> Work request: Beginning with the first line below, output every record verbatim and leave out the images.

> Supplied records:
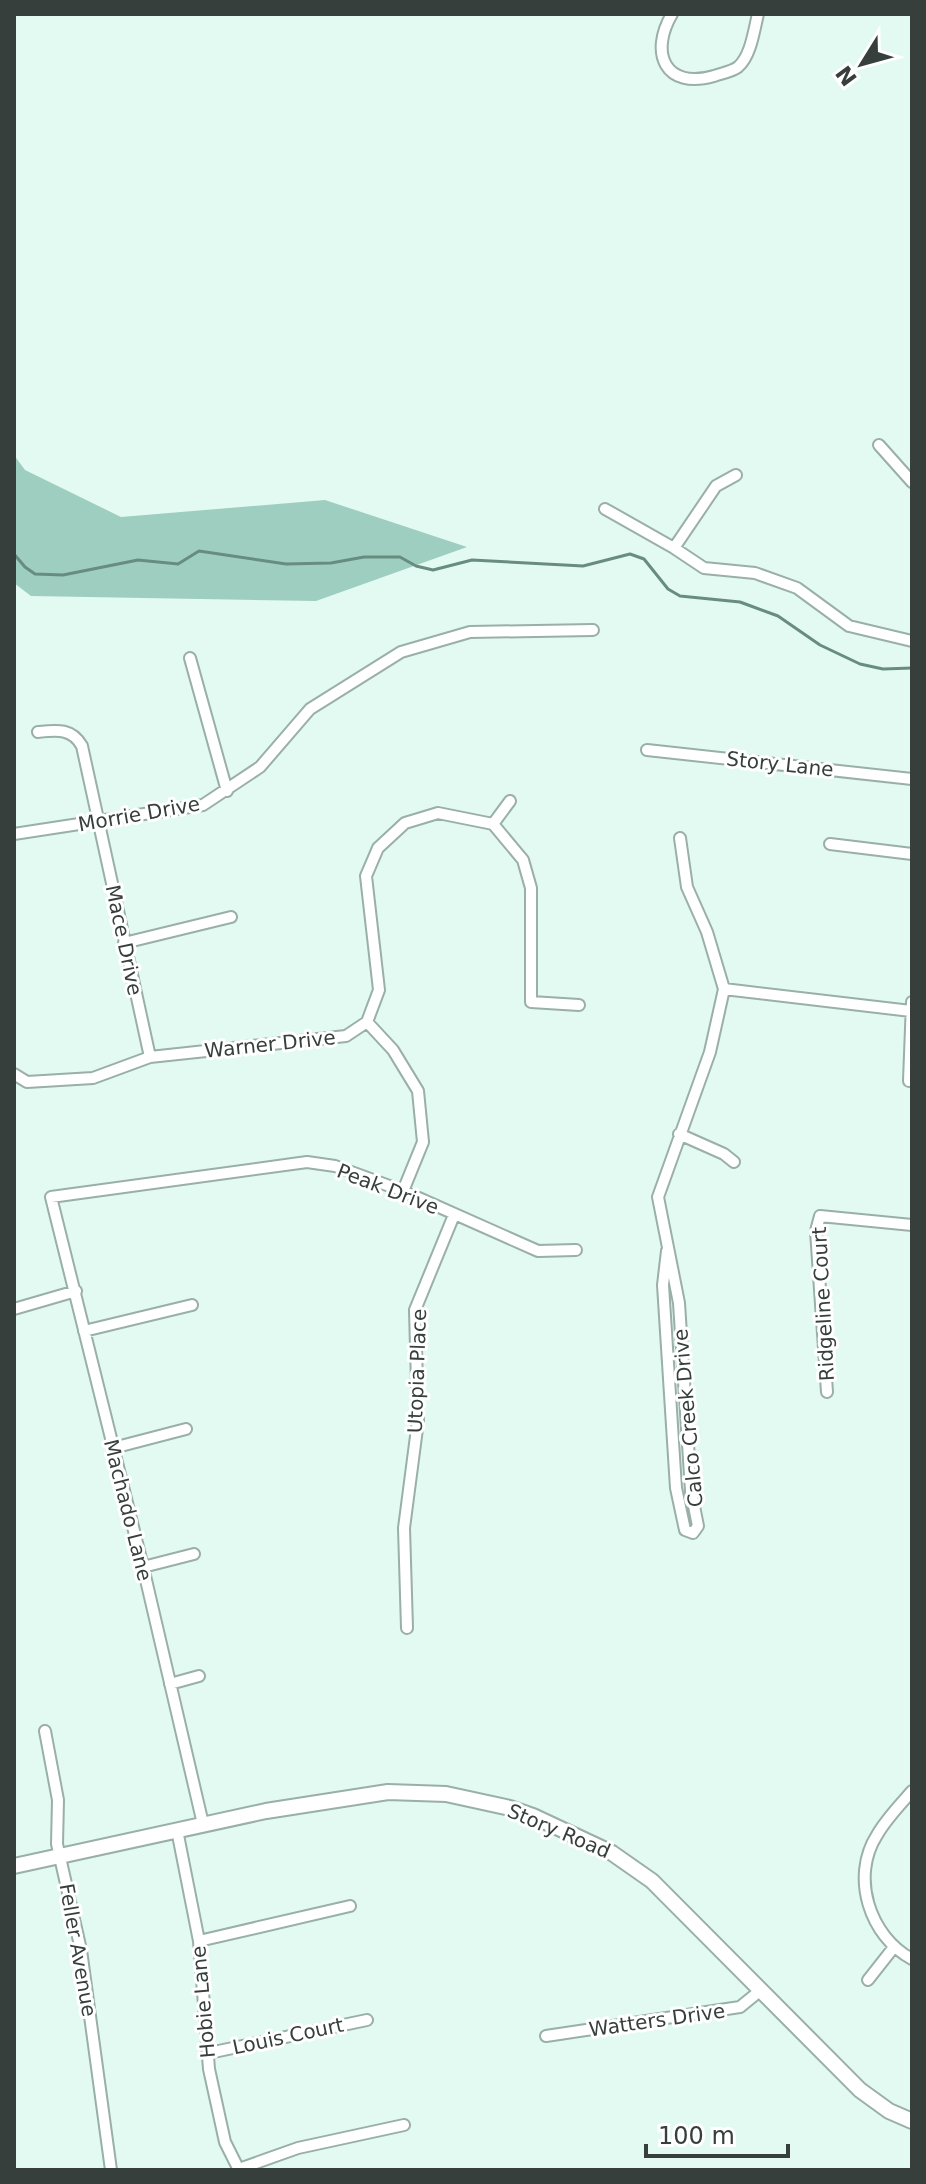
<svg xmlns="http://www.w3.org/2000/svg" width="926" height="2184" viewBox="0 0 926 2184" font-family="'DejaVu Sans',sans-serif">
	<rect width="100%" height="100%" fill="#e3faf2"/>
	<path fill="#9ecebf" d="M 14,455 L 25,470 L 121,517 L 325,500 L 467,547 L 316,601 L 31,596 L 14,583 Z"/>
	<g fill="none" stroke-linecap="round" stroke-linejoin="round">
		<path stroke="#688c80" stroke-width="3" d="M 14,554 L 25,567 L 35,574 L 63,575 L 138,560 L 178,564 L 199,551 L 286,564 L 331,563 L 364,557 L 400,557 L 416,566 L 433,570 L 472,560 L 583,566 L 630,554 L 644,559 L 668,589 L 680,596 L 740,602 L 778,616 L 820,645 L 860,664 L 883,669 L 912,668"/>
		<defs>
			<path id="street" d="M 672,14 C 649,53 665,90 714,76 C 722,73 731,72 738,67 C 751,56 754,30 758,14
				M 879,445 L 912,482
				M 605,509 L 674,548 L 704,568 L 755,573 L 797,588 L 849,626 L 912,641
				M 674,548 L 716,486 L 736,475
				M 190,658 L 227,791
				M 38,732 C 57,730 72,728 82,746 L 150,1057
				M 647,750 L 912,779
				M 493,824 L 510,801
				M 14,834 L 203,805 L 260,767 L 310,709 L 401,652 L 470,632 L 593,630
				M 830,844 L 912,854
				M 124,943 L 231,917
				M 724,989 L 911,1011
				M 367,1022 L 393,1050 L 418,1091 L 423,1142 L 403,1191
				M 14,1074 L 27,1082 L 93,1078 L 150,1057 L 346,1036 L 367,1022 L 379,990 L 366,876 L 378,848 L 405,823 L 438,813 L 493,824 L 523,860 L 531,888 L 531,1002 L 579,1005
				M 909,1081 L 912,1002
				M 679,1134 L 724,1154 L 734,1162
				M 667,1251 L 663,1285 L 676,1488 L 685,1530 L 693,1533 L 698,1526 L 691,1491 L 679,1303 L 658,1197 L 710,1052 L 724,989 L 707,932 L 687,887 L 680,838
				M 14,1309 L 76,1291
				M 84,1331 L 192,1305
				M 827,1392 L 816,1231 L 820,1216 L 912,1225
				M 113,1448 L 186,1429
				M 143,1567 L 194,1554
				M 407,1628 L 404,1528 L 418,1421 L 415,1310 L 454,1215
				M 170,1684 L 199,1676
				M 45,1731 L 58,1800 L 57,1844 L 81,1950 L 111,2170
				M 912,1791 C 900,1805 886,1819 877,1835 C 850,1877 870,1937 912,1959
				M 203,1824 L 143,1567 L 51,1197 L 307,1162 L 335,1166 L 403,1191 L 538,1251 L 576,1250
				M 177,1830 L 199,1941 L 209,2069 L 225,2142 L 239,2170
				M 199,1941 L 350,1906
				M 868,1980 L 894,1947
				M 546,2036 L 740,2007 L 761,1990
				M 209,2053 L 367,2020
				M 239,2169 L 298,2148 L 404,2125"/>
			<path id="secondary" d="M 14,1866 L 266,1811 L 388,1792 L 446,1794 L 510,1808 L 533,1816 L 612,1853 L 652,1881 L 860,2090 L 889,2111 L 912,2121"/>
		</defs>
		<use href="#street" stroke="#99afa8" stroke-width="14"/>
		<use href="#secondary" stroke="#99afa8" stroke-width="18"/>
		<use href="#street" stroke="#fff" stroke-width="10"/>
		<use href="#secondary" stroke="#fff" stroke-width="14"/>
	</g>
	<g text-anchor="middle" stroke-width="6" stroke-linejoin="round" paint-order="stroke">
		<g font-size="20" fill="#363f3c" stroke="#fff">
			<text transform="translate(780 764) rotate(6)" y="7">Story Lane</text>
			<text transform="translate(139 814) rotate(-10)" y="7">Morrie Drive</text>
			<text transform="translate(124 940) rotate(78)" y="7">Mace Drive</text>
			<text transform="translate(270 1044) rotate(-6)" y="7">Warner Drive</text>
			<text transform="translate(388 1189) rotate(21)" y="7">Peak Drive</text>
			<text transform="translate(823 1304) rotate(-93)" y="7">Ridgeline Court</text>
			<text transform="translate(417 1371) rotate(-88)" y="7">Utopia Place</text>
			<text transform="translate(688 1418) rotate(-95)" y="7">Calco Creek Drive</text>
			<text transform="translate(128 1510) rotate(76)" y="7">Machado Lane</text>
			<text transform="translate(559 1831) rotate(23)" y="7">Story Road</text>
			<text transform="translate(78 1950) rotate(80)" y="7">Feller Avenue</text>
			<text transform="translate(203 2002) rotate(-95)" y="7">Hobie Lane</text>
			<text transform="translate(657 2020) rotate(-8)" y="7">Watters Drive</text>
			<text transform="translate(288 2036) rotate(-12)" y="7">Louis Court</text>
		</g>
	</g>
	<rect width="926" height="2184" fill="none" stroke="#363f3c" stroke-width="32"/>
	<g transform="translate(862 64) rotate(233)" stroke="#ffffff" stroke-width="6" paint-order="stroke">
	<path d="M0-6L14 30L0 20L-14 30Z" fill="#363f3c"/>
	<text y="-12" font-size="22" font-weight="bold" text-anchor="middle" fill="#363f3c">N</text>
	</g>
	<path d="M646 2144v12h142v-12" fill="none" stroke="#363f3c" stroke-width="4"/>
	<text x="658" y="2144" font-size="24" fill="#363f3c" stroke="#ffffff" stroke-width="6" paint-order="stroke">100 m</text>
</svg>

> Result of the exercise:
<svg xmlns="http://www.w3.org/2000/svg" width="926" height="2184" viewBox="0 0 926 2184" font-family="'DejaVu Sans',sans-serif">
	<rect width="100%" height="100%" fill="#e3faf2"/>
	<path fill="#9ecebf" d="M 14,455 L 25,470 L 121,517 L 325,500 L 467,547 L 316,601 L 31,596 L 14,583 Z"/>
	<g fill="none" stroke-linecap="round" stroke-linejoin="round">
		<path stroke="#688c80" stroke-width="3" d="M 14,554 L 25,567 L 35,574 L 63,575 L 138,560 L 178,564 L 199,551 L 286,564 L 331,563 L 364,557 L 400,557 L 416,566 L 433,570 L 472,560 L 583,566 L 630,554 L 644,559 L 668,589 L 680,596 L 740,602 L 778,616 L 820,645 L 860,664 L 883,669 L 912,668"/>
		<defs>
			<path id="street" d="M 672,14 C 649,53 665,90 714,76 C 722,73 731,72 738,67 C 751,56 754,30 758,14
				M 879,445 L 912,482
				M 605,509 L 674,548 L 704,568 L 755,573 L 797,588 L 849,626 L 912,641
				M 674,548 L 716,486 L 736,475
				M 190,658 L 227,791
				M 38,732 C 57,730 72,728 82,746 L 150,1057
				M 647,750 L 912,779
				M 493,824 L 510,801
				M 14,834 L 203,805 L 260,767 L 310,709 L 401,652 L 470,632 L 593,630
				M 830,844 L 912,854
				M 124,943 L 231,917
				M 724,989 L 911,1011
				M 367,1022 L 393,1050 L 418,1091 L 423,1142 L 403,1191
				M 14,1074 L 27,1082 L 93,1078 L 150,1057 L 346,1036 L 367,1022 L 379,990 L 366,876 L 378,848 L 405,823 L 438,813 L 493,824 L 523,860 L 531,888 L 531,1002 L 579,1005
				M 909,1081 L 912,1002
				M 679,1134 L 724,1154 L 734,1162
				M 667,1251 L 663,1285 L 676,1488 L 685,1530 L 693,1533 L 698,1526 L 691,1491 L 679,1303 L 658,1197 L 710,1052 L 724,989 L 707,932 L 687,887 L 680,838
				M 14,1309 L 76,1291
				M 84,1331 L 192,1305
				M 827,1392 L 816,1231 L 820,1216 L 912,1225
				M 113,1448 L 186,1429
				M 143,1567 L 194,1554
				M 407,1628 L 404,1528 L 418,1421 L 415,1310 L 454,1215
				M 170,1684 L 199,1676
				M 45,1731 L 58,1800 L 57,1844 L 81,1950 L 111,2170
				M 912,1791 C 900,1805 886,1819 877,1835 C 850,1877 870,1937 912,1959
				M 203,1824 L 143,1567 L 51,1197 L 307,1162 L 335,1166 L 403,1191 L 538,1251 L 576,1250
				M 177,1830 L 199,1941 L 209,2069 L 225,2142 L 239,2170
				M 199,1941 L 350,1906
				M 868,1980 L 894,1947
				M 546,2036 L 740,2007 L 761,1990
				M 209,2053 L 367,2020
				M 239,2169 L 298,2148 L 404,2125"/>
			<path id="secondary" d="M 14,1866 L 266,1811 L 388,1792 L 446,1794 L 510,1808 L 533,1816 L 612,1853 L 652,1881 L 860,2090 L 889,2111 L 912,2121"/>
		</defs>
		<use href="#street" stroke="#99afa8" stroke-width="14"/>
		<use href="#secondary" stroke="#99afa8" stroke-width="18"/>
		<use href="#street" stroke="#fff" stroke-width="10"/>
		<use href="#secondary" stroke="#fff" stroke-width="14"/>
	</g>
	<g text-anchor="middle" stroke-width="6" stroke-linejoin="round" paint-order="stroke">
		<g font-size="20" fill="#363f3c" stroke="#fff">
			<text transform="translate(780 764) rotate(6)" y="7">Story Lane</text>
			<text transform="translate(139 814) rotate(-10)" y="7">Morrie Drive</text>
			<text transform="translate(124 940) rotate(78)" y="7">Mace Drive</text>
			<text transform="translate(270 1044) rotate(-6)" y="7">Warner Drive</text>
			<text transform="translate(388 1189) rotate(21)" y="7">Peak Drive</text>
			<text transform="translate(823 1304) rotate(-93)" y="7">Ridgeline Court</text>
			<text transform="translate(417 1371) rotate(-88)" y="7">Utopia Place</text>
			<text transform="translate(688 1418) rotate(-95)" y="7">Calco Creek Drive</text>
			<text transform="translate(128 1510) rotate(76)" y="7">Machado Lane</text>
			<text transform="translate(559 1831) rotate(23)" y="7">Story Road</text>
			<text transform="translate(78 1950) rotate(80)" y="7">Feller Avenue</text>
			<text transform="translate(203 2002) rotate(-95)" y="7">Hobie Lane</text>
			<text transform="translate(657 2020) rotate(-8)" y="7">Watters Drive</text>
			<text transform="translate(288 2036) rotate(-12)" y="7">Louis Court</text>
		</g>
	</g>
	<rect width="926" height="2184" fill="none" stroke="#363f3c" stroke-width="32"/>
	<g transform="translate(862 64) rotate(233)" stroke="#ffffff" stroke-width="6" paint-order="stroke">
	<path d="M0-6L14 30L0 20L-14 30Z" fill="#363f3c"/>
	<text y="-12" font-size="22" font-weight="bold" text-anchor="middle" fill="#363f3c">N</text>
	</g>
	<path d="M646 2144v12h142v-12" fill="none" stroke="#363f3c" stroke-width="4"/>
	<text x="658" y="2144" font-size="24" fill="#363f3c" stroke="#ffffff" stroke-width="6" paint-order="stroke">100 m</text>
</svg>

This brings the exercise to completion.